=== Extract to read ===
Don’t misunderstand what I am saying. I’m not proposing that companies would abandon systems that are cross-departmental and then focus only on silo applications. There is a need to build a strategy that looks forward to future needs while addressing the current business process. But our vision and vocabulary need to achieve more continuity with the business community which we serve. 

The Net-Net

If we still need the term ECM, it is just because we are a community that has formed around this idea. I’m going to keep saying it. But I’ll say it ironically. I think we’d all benefit from moving our conversation away from pure theory and spending more time talking about reality – i.e. those real business problems and how the technology can solve them.

 

6 Responses to That’s Not Technically an Omelet

  1. Lane, that’s an interesting point of view and is precisely the message that EMC has been trying to get across over the last 18 months and that I’ve been echoing in my blog ‘DocumentumWorld’
    The traditional value proposition of ECM has at times been woolly, vague, with sometimes dubious benefits, difficult to quantify cost savings and low ‘buy-in’ from the users who see ECM as additional work for them for little additional benefit.
===
**What you will do:**
1 – Could you quote the ECM post, starting at "If we still" and ending at "little additional benefit."?
2 – What comes next in the ECM post after its final sentence? Write the continuation.
=== Data segment ===
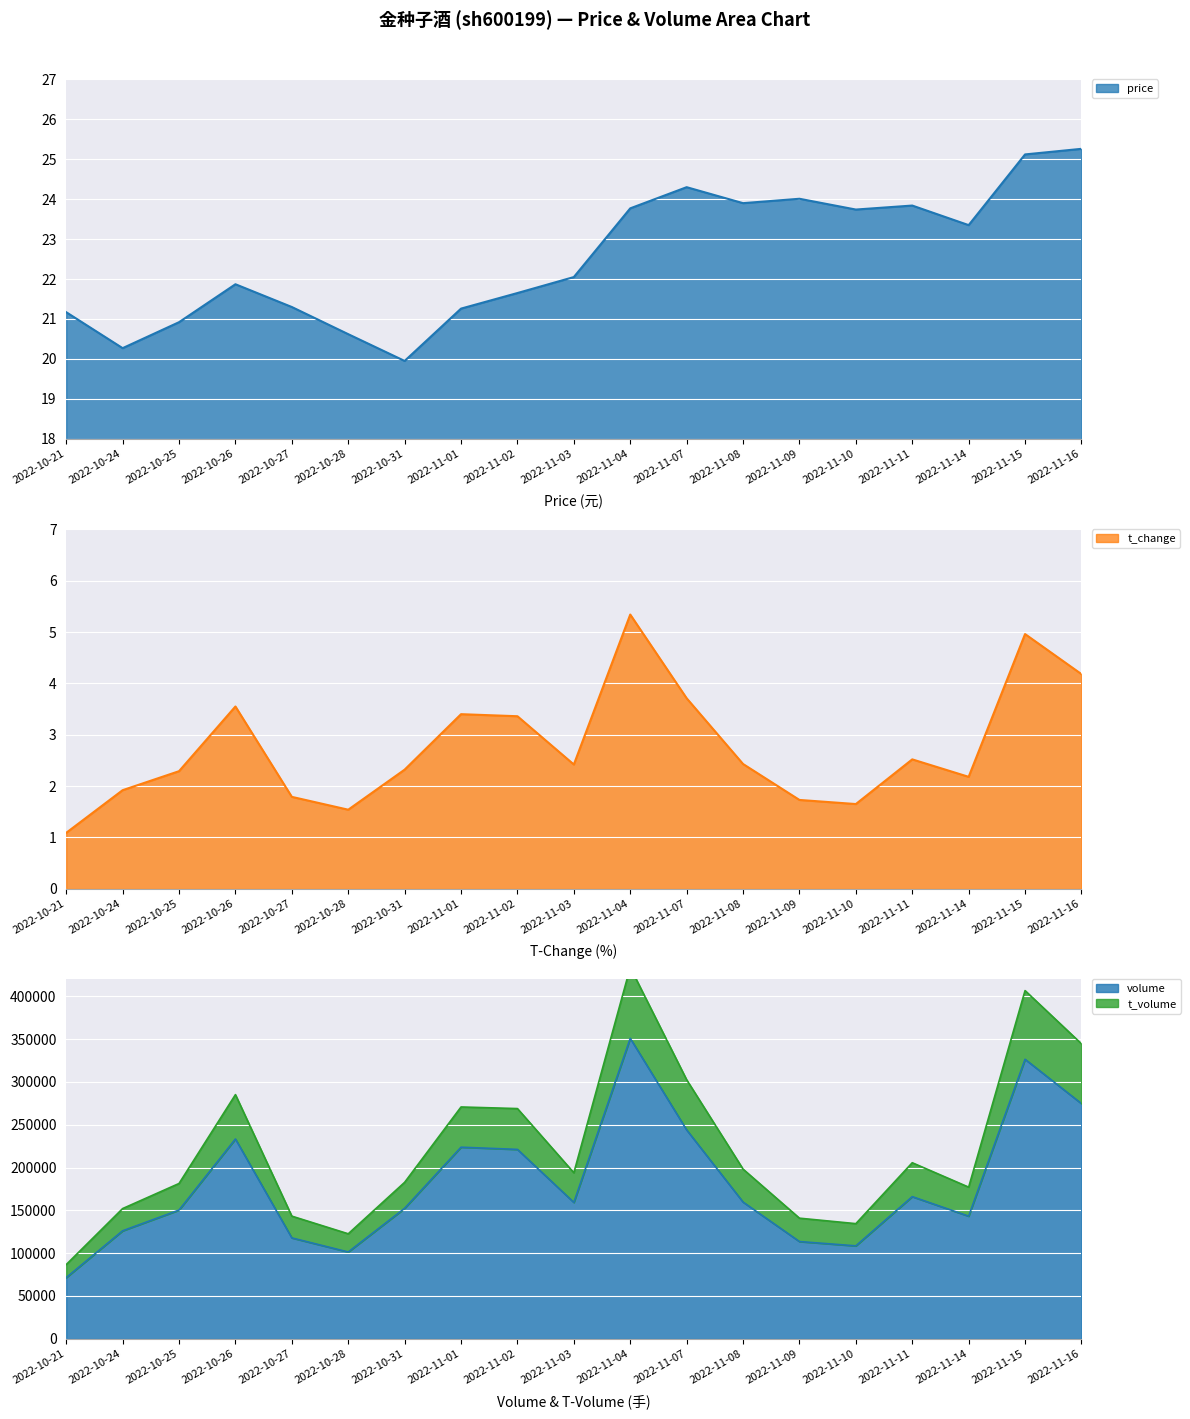

What is the lowest value of the price series?

19.9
===
**Numbered responses:**
1 –
If we still need the term ECM, it is just because we are a community that has formed around this idea. I’m going to keep saying it. But I’ll say it ironically. I think we’d all benefit from moving our conversation away from pure theory and spending more time talking about reality – i.e. those real business problems and how the technology can solve them.

 

6 Responses to That’s Not Technically an Omelet

  1. Lane, that’s an interesting point of view and is precisely the message that EMC has been trying to get across over the last 18 months and that I’ve been echoing in my blog ‘DocumentumWorld’
    The traditional value proposition of ECM has at times been woolly, vague, with sometimes dubious benefits, difficult to quantify cost savings and low ‘buy-in’ from the users who see ECM as additional work for them for little additional benefit.

2 –
    The ECM ‘platform’ is increasingly being recognized as a means to an end – rather than an end in itself and the real benefit is using the captured data, in its numerous forms and formats for intelligent business decision making or content related transactions.
    Just as ERP covers the financial aspects of a business, xCP (Case Management) covers the non-financial, content related aspects of a business – be it fraud detection, citizen security, freedom of information requests, plant and facilities maintenance, claims processing etc. etc.

  2. Pingback: Take a Break from ECM « Word of Pie

  3. Lawrence,
    Thanks for your response. I’m going to poke a little bit at your hope in Case Management. It seems to me that Case Management could likewise be described as “woolly, vague, with…dubious benefits, difficult to quantify cost savings and low ‘buy-in’ from the users.” If Case management is going to overcome the pitfalls that ECM has fallen into it will need to get a lot more granular about what it is trying to solve and how it is going to do that.

  4. I have to agree wholeheartedly with Laurence, ECM is about strategy, not about a single product or product suite.

    You quote Lee Dallas ref ‘true believers’ – well in that case I am a true believer, there is no reason a business cannot have a strategy for managing all types of content. Is executing on that strategy often difficult – for sure it is; but then as the philosophers say, if it’s hard, its worth doing.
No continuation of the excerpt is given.